Do you think that your blog could ruin your career?
No. But maybe I'm stupid, and it really could. I guess I don't think that it will, but it's a risk I'm willing to take.
What would happen if an administrator at my college discovered my blog?
I can't imagine that any would take the time to read blogs, in truth, but even if they did come across my blog, the reality is that I write very, very little that is about my university specifically.
Do you use a pseudonym out of fear?
Fear, no. Caution, yes. Also, I think that when I took on the pseudonym I was playing with the idea of an overtly constructed academic identity. I wanted to fool around with making an identity that challenged some of the ways that women (and women professors) are described and that dealt with negotiating the personal and the professional. I don't think I'd feel comfortable doing that under my "work" name. Also, I think I liked the idea of the name as emblematic in some way - the first blogs I read were barely tenured and invisible adjunct, and they both used pseudonyms and it seemed both freeing and to make visible identities that are often invisible in academe - somebody trying to get pregnant with in vitro, somebody on the margins because of being a contingent worker, etc.

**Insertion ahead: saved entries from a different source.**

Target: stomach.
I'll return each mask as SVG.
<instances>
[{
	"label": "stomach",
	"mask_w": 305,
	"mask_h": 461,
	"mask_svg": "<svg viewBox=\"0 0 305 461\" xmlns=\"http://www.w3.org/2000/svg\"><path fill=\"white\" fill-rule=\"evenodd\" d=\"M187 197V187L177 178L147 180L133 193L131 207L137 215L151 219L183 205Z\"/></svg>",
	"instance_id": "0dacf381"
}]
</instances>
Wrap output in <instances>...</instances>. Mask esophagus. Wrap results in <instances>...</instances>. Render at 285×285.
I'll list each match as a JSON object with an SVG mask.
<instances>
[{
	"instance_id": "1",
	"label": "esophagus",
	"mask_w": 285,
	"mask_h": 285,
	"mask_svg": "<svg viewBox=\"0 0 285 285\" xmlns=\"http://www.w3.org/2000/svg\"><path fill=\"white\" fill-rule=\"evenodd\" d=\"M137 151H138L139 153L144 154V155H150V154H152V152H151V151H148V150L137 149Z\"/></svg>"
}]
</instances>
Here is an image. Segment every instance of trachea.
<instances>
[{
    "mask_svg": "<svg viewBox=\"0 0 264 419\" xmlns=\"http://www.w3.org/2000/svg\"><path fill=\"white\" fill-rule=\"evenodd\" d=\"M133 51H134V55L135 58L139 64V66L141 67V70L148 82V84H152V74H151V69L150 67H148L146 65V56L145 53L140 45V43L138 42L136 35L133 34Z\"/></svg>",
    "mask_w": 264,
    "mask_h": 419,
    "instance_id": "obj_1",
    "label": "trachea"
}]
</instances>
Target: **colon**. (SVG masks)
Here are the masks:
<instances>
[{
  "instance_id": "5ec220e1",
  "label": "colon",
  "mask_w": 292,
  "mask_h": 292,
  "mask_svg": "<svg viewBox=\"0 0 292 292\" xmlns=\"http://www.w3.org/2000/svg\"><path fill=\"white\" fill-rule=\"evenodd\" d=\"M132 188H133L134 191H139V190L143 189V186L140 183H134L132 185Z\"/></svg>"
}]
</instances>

If the writer uses a pseudonym, it's a lot less easy to dismiss the writer as not being relevant to one's own position on the academic food chain. I think that the pseudonym in fact lends authority to those who are marginalized in public academic discourse. If you saw my nametag at MLA, you would immediately move on to talk to somebody more important. If, however, my nametag said "Dr. Crazy," I suspect people would be a lot more interested.
What is the biggest drawback to writing pseudonymously?
Hmmm. I think the biggest drawback is probably that sometimes I feel like I wish I could write about what I do under my own name without it "meaning" something in terms of how I'm seen as a professional. Because I can't, I can't really capitalize on what I do with the blog in terms of my work. That said, the blog does work as a good "free space" for me to work out ideas, and it's been (I think) ultimately good for me professionally.
Has anyone stumbled on your blog and found it accidentally?
Not that I'm aware of.
Have you outed yourself to any other bloggers?
Yep. And now that I'm in my new space, I am very open about things related to my teaching and such, so it would be very easy for anybody who was interested to figure out who I am, even aside from just asking me.
Has your blog allowed you to experiment with writing?
It's definitely allowed me to experiment with tone and voice. I would also say that it's helped me to think through how I organize my thoughts in writing and in how I articulate arguments in writing. Finally, I think that it has helped me to think of "audience" in a way that is much more real and much less abstract. (In my academic writing, I often think of my audience as just a bunch of students who are forced to write papers, and I don't think that's a good thing.)
Why do you use a pseudonym?
Well, it allows me to feel much freer about not revising or not laboring over tiny details in my writing. Also, I like the image that my pseudonym conveys. "Dr. Crazy" is parts of me, but at the same time it's an identity that does to some extent stand on its own now. I suspect that if I met some of my readers, they'd have a hard time thinking of me as anything other than "Dr. Crazy," even if I told them to call me by my "real" name. That's interesting to me, and it's fun.